=== Activity ===
Copy out the whole passage on crop yield variation within and between paddocks word for word, leaving nothing out.

=== Extract to read ===
==*==

Crop yield across a paddock and between paddocks, on a property, can commonly vary enormously, as many farmers with "yield monitoring" harvester computer setups can readily agree with.
Research suggests such paddock yield variation to be around 30 per cent. How to minimise that variability, especially relating to increasing yield towards the higher yielding parts of a paddock, can be quite a challenge.
Sometimes yield difference within a paddock is because of straight forward factors such as weed and disease variability and soil fertility differences, especially nitrogen. Between paddocks added factors may be sowing time, stored soil water levels at sowing, elevation (for example frost differences) variety choice, soil fertility and disease.
Soil type differences are more than common factors of yield differences and there are a multitude of issues possible, many of them commonly not well assessed. Subsoil constraints include sodic layers (high sodium levels as a percentage of the cation exchange capacity), salinity, acidity and phytotoxic concentrations of chloride.
A light textured soil, sometimes over a moderately shallow clay, that may also have issues like sodicity, at one extreme may only be able to store 90 millimetres of soil water for crop use. Important but not capable of carrying a crop through a long dry period. At the other extreme soil type may be a well textured clay with no top or subsoil constraints like sodicity or high chloride, capable of storing 300mm of plant available water to 1.8 metre depth.
Whatever the soil type, using moisture probes or apps that can reasonable accurately measure stored water, provided sound fallow management is practised, is also an important part of assessing if crops are yielding to expectations and assessing paddock yield variability.
Because of cost (a lot of soil testing and sound interpretation) and complexity of sub as well as top soils, it can be a slow process to gather together a better understanding of physical and chemical variability through the soil layers (around 2.0m) over an extended area. But knowledge of many soil aspects is cumulative and generally because of slow or little long-term change in many soil aspects, progressively improved knowledge occurs.

==*==

=== Extracted records ===
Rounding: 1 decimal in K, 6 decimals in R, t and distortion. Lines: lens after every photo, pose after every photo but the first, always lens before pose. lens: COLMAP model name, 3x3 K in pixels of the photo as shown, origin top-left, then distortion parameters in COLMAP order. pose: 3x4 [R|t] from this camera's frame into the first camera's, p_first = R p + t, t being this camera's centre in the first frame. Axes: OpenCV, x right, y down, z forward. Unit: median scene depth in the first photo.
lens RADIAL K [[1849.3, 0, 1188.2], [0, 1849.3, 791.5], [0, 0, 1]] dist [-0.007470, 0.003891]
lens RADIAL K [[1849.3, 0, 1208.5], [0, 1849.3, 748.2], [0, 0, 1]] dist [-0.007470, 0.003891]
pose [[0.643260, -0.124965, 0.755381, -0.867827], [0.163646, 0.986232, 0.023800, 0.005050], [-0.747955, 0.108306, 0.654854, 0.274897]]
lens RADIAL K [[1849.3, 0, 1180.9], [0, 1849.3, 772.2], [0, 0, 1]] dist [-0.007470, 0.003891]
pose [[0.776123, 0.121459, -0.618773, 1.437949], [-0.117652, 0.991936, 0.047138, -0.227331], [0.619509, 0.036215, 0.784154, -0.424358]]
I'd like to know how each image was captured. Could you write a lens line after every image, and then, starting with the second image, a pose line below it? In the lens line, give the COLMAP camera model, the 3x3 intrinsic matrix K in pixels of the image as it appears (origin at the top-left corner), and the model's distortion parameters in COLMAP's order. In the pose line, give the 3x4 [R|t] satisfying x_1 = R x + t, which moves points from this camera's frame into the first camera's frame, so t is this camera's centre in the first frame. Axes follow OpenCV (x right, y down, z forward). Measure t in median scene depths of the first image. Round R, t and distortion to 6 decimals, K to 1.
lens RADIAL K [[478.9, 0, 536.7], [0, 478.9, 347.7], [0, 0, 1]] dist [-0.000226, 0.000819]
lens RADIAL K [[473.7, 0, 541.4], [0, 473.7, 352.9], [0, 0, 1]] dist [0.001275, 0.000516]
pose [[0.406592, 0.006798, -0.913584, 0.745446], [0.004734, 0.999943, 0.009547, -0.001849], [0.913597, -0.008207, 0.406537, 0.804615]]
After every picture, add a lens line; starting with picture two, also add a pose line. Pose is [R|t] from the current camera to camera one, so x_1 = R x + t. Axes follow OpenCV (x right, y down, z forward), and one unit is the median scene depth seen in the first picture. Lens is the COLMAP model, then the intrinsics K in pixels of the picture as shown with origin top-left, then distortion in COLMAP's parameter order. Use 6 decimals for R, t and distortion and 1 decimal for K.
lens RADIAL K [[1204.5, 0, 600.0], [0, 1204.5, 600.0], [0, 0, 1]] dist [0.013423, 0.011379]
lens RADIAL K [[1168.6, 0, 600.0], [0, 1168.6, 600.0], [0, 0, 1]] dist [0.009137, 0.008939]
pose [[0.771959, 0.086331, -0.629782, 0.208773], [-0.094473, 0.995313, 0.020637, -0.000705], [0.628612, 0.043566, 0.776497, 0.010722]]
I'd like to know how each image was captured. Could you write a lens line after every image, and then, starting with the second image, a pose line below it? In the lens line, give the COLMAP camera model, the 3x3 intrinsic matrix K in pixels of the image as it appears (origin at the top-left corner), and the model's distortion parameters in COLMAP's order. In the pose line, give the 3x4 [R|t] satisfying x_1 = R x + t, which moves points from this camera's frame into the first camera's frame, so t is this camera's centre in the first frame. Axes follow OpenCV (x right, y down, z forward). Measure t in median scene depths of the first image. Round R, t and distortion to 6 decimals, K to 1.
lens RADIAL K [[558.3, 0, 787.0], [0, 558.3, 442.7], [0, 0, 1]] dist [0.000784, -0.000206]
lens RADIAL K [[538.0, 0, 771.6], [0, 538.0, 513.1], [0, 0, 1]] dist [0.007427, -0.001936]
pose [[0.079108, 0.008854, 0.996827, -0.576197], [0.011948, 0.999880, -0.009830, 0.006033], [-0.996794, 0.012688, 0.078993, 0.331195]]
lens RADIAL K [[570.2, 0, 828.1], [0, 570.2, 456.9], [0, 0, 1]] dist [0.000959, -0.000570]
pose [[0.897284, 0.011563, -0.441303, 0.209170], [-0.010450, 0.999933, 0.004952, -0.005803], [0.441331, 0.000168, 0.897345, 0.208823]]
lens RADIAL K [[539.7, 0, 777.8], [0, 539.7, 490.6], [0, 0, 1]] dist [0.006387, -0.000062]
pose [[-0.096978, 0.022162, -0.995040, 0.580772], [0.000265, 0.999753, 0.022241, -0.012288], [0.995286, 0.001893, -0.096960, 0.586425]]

==*==

=== Output of the task ===
Crop yield across a paddock and between paddocks, on a property, can commonly vary enormously, as many farmers with "yield monitoring" harvester computer setups can readily agree with.
Research suggests such paddock yield variation to be around 30 per cent. How to minimise that variability, especially relating to increasing yield towards the higher yielding parts of a paddock, can be quite a challenge.
Sometimes yield difference within a paddock is because of straight forward factors such as weed and disease variability and soil fertility differences, especially nitrogen. Between paddocks added factors may be sowing time, stored soil water levels at sowing, elevation (for example frost differences) variety choice, soil fertility and disease.
Soil type differences are more than common factors of yield differences and there are a multitude of issues possible, many of them commonly not well assessed. Subsoil constraints include sodic layers (high sodium levels as a percentage of the cation exchange capacity), salinity, acidity and phytotoxic concentrations of chloride.
A light textured soil, sometimes over a moderately shallow clay, that may also have issues like sodicity, at one extreme may only be able to store 90 millimetres of soil water for crop use. Important but not capable of carrying a crop through a long dry period. At the other extreme soil type may be a well textured clay with no top or subsoil constraints like sodicity or high chloride, capable of storing 300mm of plant available water to 1.8 metre depth.
Whatever the soil type, using moisture probes or apps that can reasonable accurately measure stored water, provided sound fallow management is practised, is also an important part of assessing if crops are yielding to expectations and assessing paddock yield variability.
Because of cost (a lot of soil testing and sound interpretation) and complexity of sub as well as top soils, it can be a slow process to gather together a better understanding of physical and chemical variability through the soil layers (around 2.0m) over an extended area. But knowledge of many soil aspects is cumulative and generally because of slow or little long-term change in many soil aspects, progressively improved knowledge occurs.